Rajoy takes over Catalonia’s finances

The Spanish government will monitor all Generalitat spending as punishment for independence process

Dani Sánchez Ugart
2 min
Alfonso Alonso, Soraya Sáenz de Santamaría i Cristóbal Montoro, avui en la roda de premsa posterior al consell de ministres / EFE

MadridThe Spanish government has imposed harsh special conditions on Catalonia for loans from the Regional Liquidity Fund (FLA in Spanish), which is a de facto takeover of the Generalitat's finances. As announced on Friday by Spanish Vice-President Soraya Sáenz de Santamaría, "the unique situation with Catalonia" and the "breach of its obligations", in addition to "statements by its elected leaders", has led the Madrid government to raise its degree of intervention in Catalan finances.

The Spanish government has distributed €7,889 million from the fund surplus, of which Catalonia had requested €2.6 billion, subject to a final assessment by Treasury staff. Finally, after this evaluation, Catalonia will receive €3,034 million from the FLA, but will be subject to these new oversight measures, of which other communities are free: every month the Comptroller General will have to certify that Catalonia is not spending a single euro for illegal ends, and government workers can report the Generalitat if they believe that there has been a violation of the law. That is, not only will the FLA expenditures be monitored, as has been the case, but all other spending will be as well, including all expenses made with income from Catalonia’s own taxes or the sale of assets.

Cristóbal Montoro, Spain’s Finance Minister, had warned that these funds will not go towards financing "pro-independence whims". With the steps announced on Friday, the warning takes on substance, and Montoro is confirmed as President Rajoy's anti-independence spearhead on financial matters.

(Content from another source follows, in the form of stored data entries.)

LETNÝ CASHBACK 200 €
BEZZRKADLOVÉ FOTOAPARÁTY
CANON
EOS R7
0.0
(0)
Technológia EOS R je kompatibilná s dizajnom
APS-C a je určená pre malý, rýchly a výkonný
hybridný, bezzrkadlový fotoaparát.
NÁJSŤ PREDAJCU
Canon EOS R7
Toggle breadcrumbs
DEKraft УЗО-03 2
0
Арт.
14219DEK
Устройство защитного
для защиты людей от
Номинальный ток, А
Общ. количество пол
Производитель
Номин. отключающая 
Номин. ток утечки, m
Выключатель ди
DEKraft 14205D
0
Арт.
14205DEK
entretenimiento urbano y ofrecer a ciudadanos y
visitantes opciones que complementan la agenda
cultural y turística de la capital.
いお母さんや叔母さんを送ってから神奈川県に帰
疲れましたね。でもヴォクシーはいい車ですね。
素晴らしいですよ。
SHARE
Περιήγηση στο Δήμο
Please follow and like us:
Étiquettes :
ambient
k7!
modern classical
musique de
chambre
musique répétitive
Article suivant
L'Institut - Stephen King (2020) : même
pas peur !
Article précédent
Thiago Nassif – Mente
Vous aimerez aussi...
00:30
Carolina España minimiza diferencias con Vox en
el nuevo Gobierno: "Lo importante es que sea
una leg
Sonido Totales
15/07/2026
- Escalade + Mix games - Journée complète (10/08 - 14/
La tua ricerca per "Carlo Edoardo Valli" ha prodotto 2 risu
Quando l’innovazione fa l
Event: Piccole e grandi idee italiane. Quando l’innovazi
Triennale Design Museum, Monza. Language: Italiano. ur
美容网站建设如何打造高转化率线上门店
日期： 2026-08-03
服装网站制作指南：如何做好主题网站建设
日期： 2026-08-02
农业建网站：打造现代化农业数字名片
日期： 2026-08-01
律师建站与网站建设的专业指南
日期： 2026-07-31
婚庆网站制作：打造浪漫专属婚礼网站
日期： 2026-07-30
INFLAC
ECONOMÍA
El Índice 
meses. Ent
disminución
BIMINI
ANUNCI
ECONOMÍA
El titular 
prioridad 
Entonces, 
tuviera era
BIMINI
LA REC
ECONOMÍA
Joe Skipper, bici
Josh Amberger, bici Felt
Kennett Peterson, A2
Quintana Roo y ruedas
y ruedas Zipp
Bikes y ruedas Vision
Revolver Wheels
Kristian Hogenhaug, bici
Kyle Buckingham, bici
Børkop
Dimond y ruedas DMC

In practice, this means a partial takeover of the Generalitat’s financial autonomy. Nevertheless, Montoro stated that the Spanish government "has not taken over" the accounts of any regions, but merely that "it has established more stringent oversight mechanisms".

Montoro considers that Catalonia represents a "risk for the general interest", for the same reasons given by the vice-president. According to him, there have been statements made by Catalan leaders about non-payment of suppliers and debt. In addition, he reproached the Catalan authorities for the 1.3 billion euros in deficit prior to 2013 that, according to the Finance Ministry, was concealed by Catalonia, although the Catalan Finance Minister, Andreu Mas-Colell, says that this was known to the central government.

Catalonia is the region that will receive the most money from this new loan, but it will have "additional specific controls" to do with transparency, according to the vice-president. These controls, according to Montoro, will require the Generalitat to establish an online connection with the Spanish government, via an access point for electronic invoices, so as to have "greater traceability": that is, so as to know what all the money is being spent on. It will also require the Comptroller to issue a monthly certificate of execution for the entire budget to guarantee that it does not "contravene the law".

In short, the Generalitat's spending will come under even greater scrutiny by the Spanish government, which will be able to veto items that it believes to be illegal. In addition, the Spanish Treasury will have to approve debt operations one-by-one, and will offer "protection to public employees for the execution of these measures".